Горчаков не вытерпел – стал рассуждать:
– Признаюсь, что иногда, слушая своего государя, я ловлю себя на мысли, что времена Меттерниха и Нессельроде уже вернулись. Но удушить Италию – значит гальванизировать Австрию к ее прежней агрессивной жизни… на это я не способен!
Когда престолы с треском рушились, он испытывал невольное беспокойство. Горчакова, как и царя, тоже пугала революция, и он тоже вступался за монархов, сверженных народом, – все это в духе дипломата империи. Тут ничего не исправишь и не убавишь, а искажать образ Горчакова, лакируя его, неуместно. Но цилиндр на голове министра (все-таки цилиндр, а не корона!) делал его гораздо смелее монарха…
Через двор, обжигаясь о крапиву, уже шагал скороход из Царского Села, он нес письмо: его величество ласково просил его сиятельство вернуться к своему портфелю.
– Все-таки нашли меня, без Горчакова не можете. – Князь провел ладонью по заросшей щеке. – Господи, так хорошо жил, а теперь опять – надо бриться, надо кланяться!
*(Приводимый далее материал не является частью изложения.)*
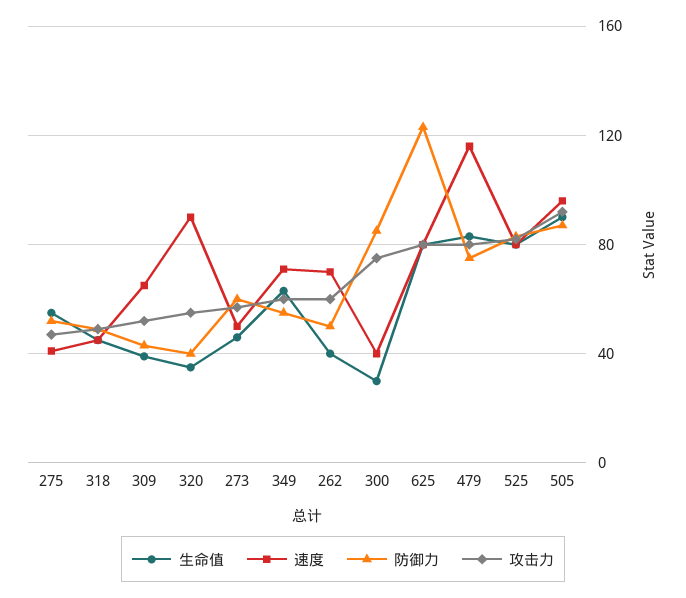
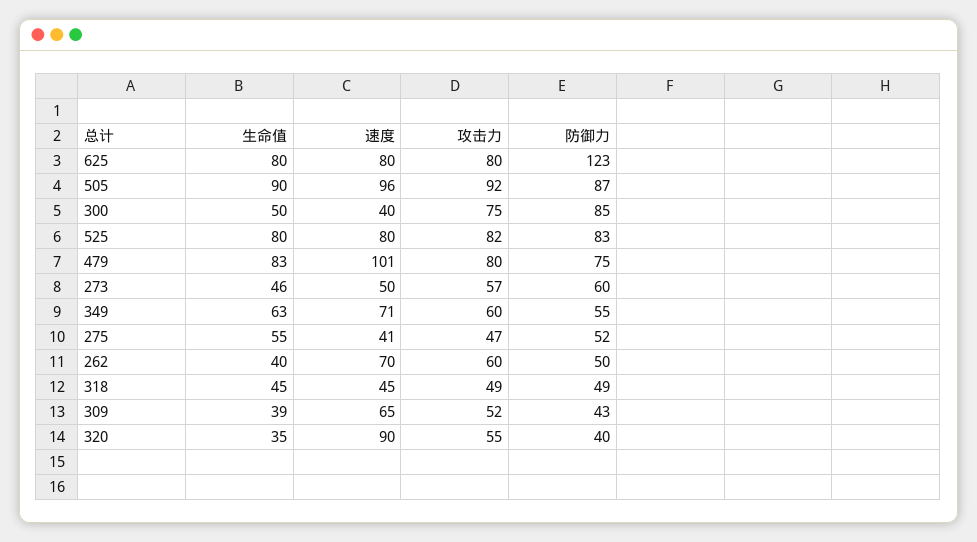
  {
    "生命值": {
      "275": 55,
      "318": 45,
      "309": 39,
      "320": 35,
      "273": 46,
      "349": 63,
      "262": 40,
-     "300": 30,
+     "300": 50,
      "625": 80,
      "479": 83,
      "525": 80,
      "505": 90
    },
    "速度": {
      "275": 41,
      "318": 45,
      "309": 65,
      "320": 90,
      "273": 50,
      "349": 71,
      "262": 70,
      "300": 40,
      "625": 80,
-     "479": 115,
+     "479": 101,
      "525": 80,
      "505": 96
    },
    "防御力": {
      "275": 52,
      "318": 49,
      "309": 43,
      "320": 40,
      "273": 60,
      "349": 55,
      "262": 50,
      "300": 85,
      "625": 123,
      "479": 75,
      "525": 83,
      "505": 87
    },
    "攻击力": {
      "275": 47,
      "318": 49,
      "309": 52,
      "320": 55,
      "273": 57,
      "349": 60,
      "262": 60,
      "300": 75,
      "625": 80,
      "479": 80,
      "525": 82,
      "505": 92
    }
  }

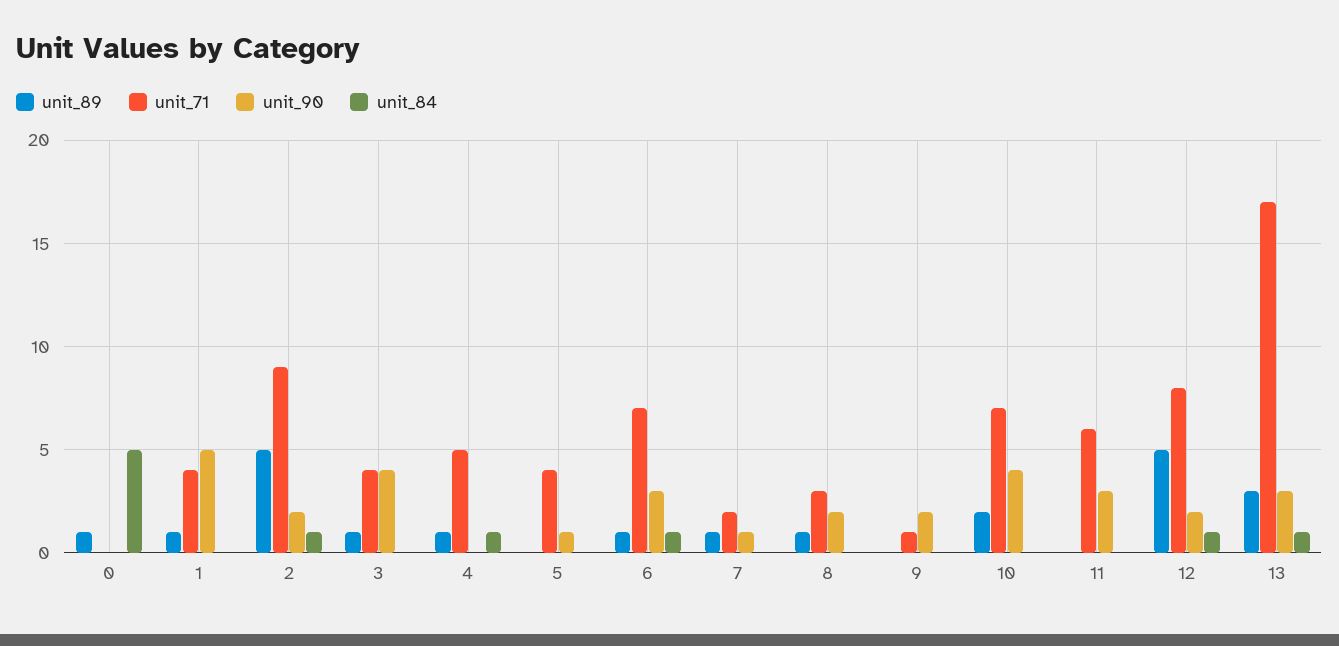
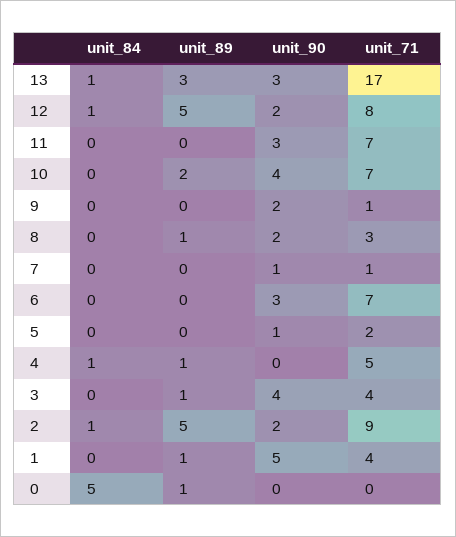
  {
    "unit_89": {
      "0": 1,
      "1": 1,
      "2": 5,
      "3": 1,
      "4": 1,
      "5": 0,
-     "6": 1,
+     "6": 0,
-     "7": 1,
+     "7": 0,
      "8": 1,
      "9": 0,
      "10": 2,
      "11": 0,
      "12": 5,
      "13": 3
    },
    "unit_71": {
      "0": 0,
      "1": 4,
      "2": 9,
      "3": 4,
      "4": 5,
-     "5": 4,
+     "5": 2,
      "6": 7,
-     "7": 2,
+     "7": 1,
      "8": 3,
      "9": 1,
      "10": 7,
-     "11": 6,
+     "11": 7,
      "12": 8,
      "13": 17
    },
    "unit_90": {
      "0": 0,
      "1": 5,
      "2": 2,
      "3": 4,
      "4": 0,
      "5": 1,
      "6": 3,
      "7": 1,
      "8": 2,
      "9": 2,
      "10": 4,
      "11": 3,
      "12": 2,
      "13": 3
    },
    "unit_84": {
      "0": 5,
      "1": 0,
      "2": 1,
      "3": 0,
      "4": 1,
      "5": 0,
-     "6": 1,
+     "6": 0,
      "7": 0,
      "8": 0,
      "9": 0,
      "10": 0,
      "11": 0,
      "12": 1,
      "13": 1
    }
  }

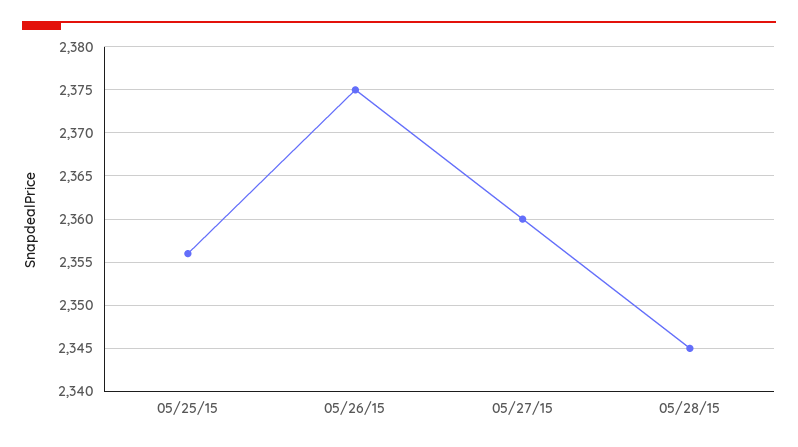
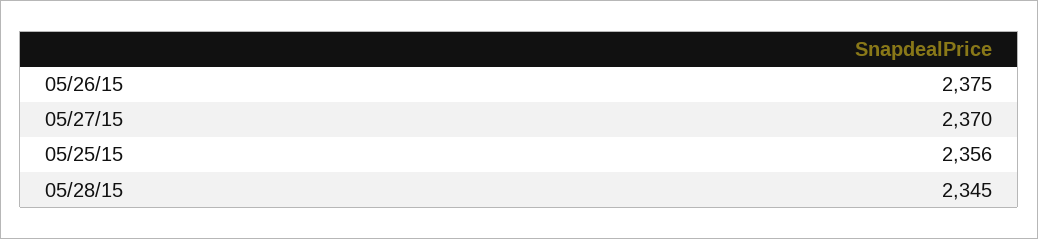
  {
    "05/25/15": 2356,
    "05/26/15": 2375,
-   "05/27/15": 2360,
+   "05/27/15": 2370,
    "05/28/15": 2345
  }

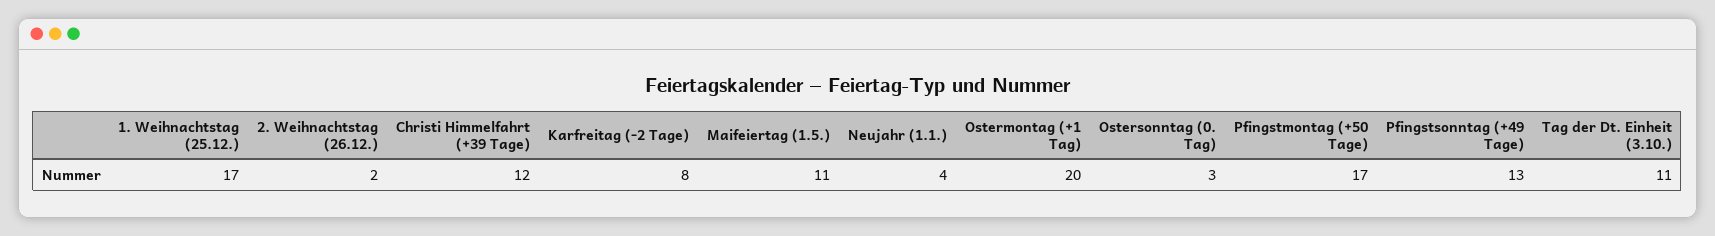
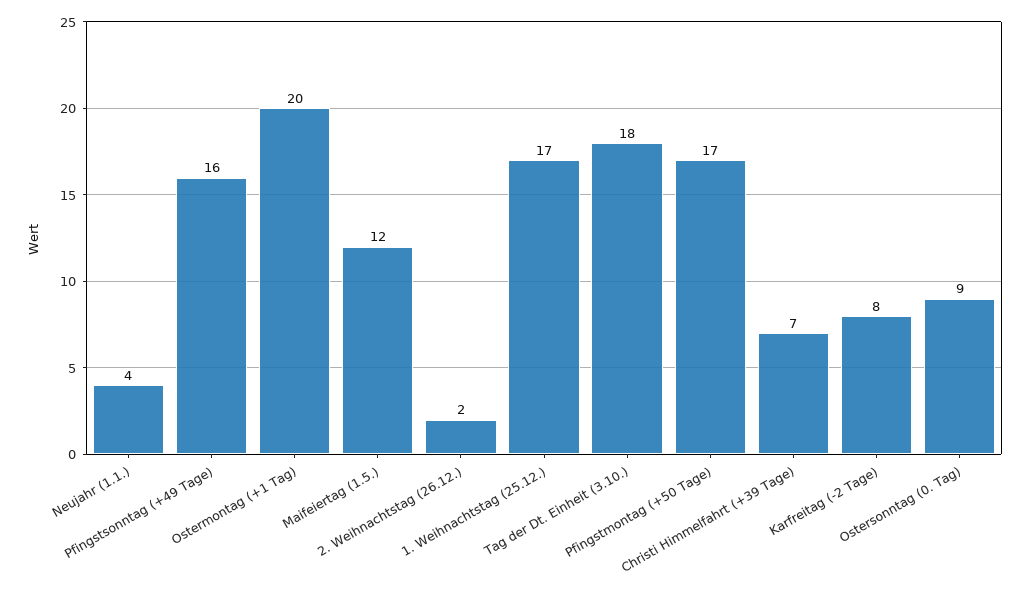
  {
    "1. Weihnachtstag (25.12.)": 17,
    "2. Weihnachtstag (26.12.)": 2,
-   "Christi Himmelfahrt (+39 Tage)": 12,
+   "Christi Himmelfahrt (+39 Tage)": 7,
    "Karfreitag (-2 Tage)": 8,
-   "Maifeiertag (1.5.)": 11,
+   "Maifeiertag (1.5.)": 12,
    "Neujahr (1.1.)": 4,
    "Ostermontag (+1 Tag)": 20,
-   "Ostersonntag (0. Tag)": 3,
+   "Ostersonntag (0. Tag)": 9,
    "Pfingstmontag (+50 Tage)": 17,
-   "Pfingstsonntag (+49 Tage)": 13,
+   "Pfingstsonntag (+49 Tage)": 16,
-   "Tag der Dt. Einheit (3.10.)": 11
+   "Tag der Dt. Einheit (3.10.)": 18
  }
* * *В этом году Россия закончила войну, длившуюся 50 лет: солдаты славной Кавказской армии штурмом взяли неприступную скалу, на вершине которой, в ауле Гуниб, засел Шамиль со своими мюридами. Пленный имам был встречен в Петербурге с почетом. Шамиля возили по театрам и институтам, он посетил Пажеский корпус, где когда-то учился его сын, позже погибший в горах от безумной тоски. Шамиль выразил желание повидать его педагогов, а в разговоре с ними бурно разрыдался… При осмотре электромашины Шамиль сказал:
– Об этом мне рассказывал покойный сын, но я думал, что он в России сошел с ума. Оказывается, вот в чем тут дело!
В арсенале, разглядывая новейшие пушки, Шамиль долго не мог оторваться от горного орудия с вьючным лафетом. Памятуя о кавказском обычае – дарить гостю все, что ему нравится, начальник арсенала великодушно сказал, что дарит ему эту пушку. Шамиль отвечал доброму генералу – со вздохом:
– Если бы вы догадались сделать это пораньше…
От его зоркого глаза не укрылось множество нищих возле храмов. Шамиль не понимал, какой толк оделять их по копеечке, как это делали русские, и, взойдя на паперть, имам обошел ряды нищих, выдав каждому сразу по сто рублей…
Впервые на Кавказе перестали стучать выстрелы.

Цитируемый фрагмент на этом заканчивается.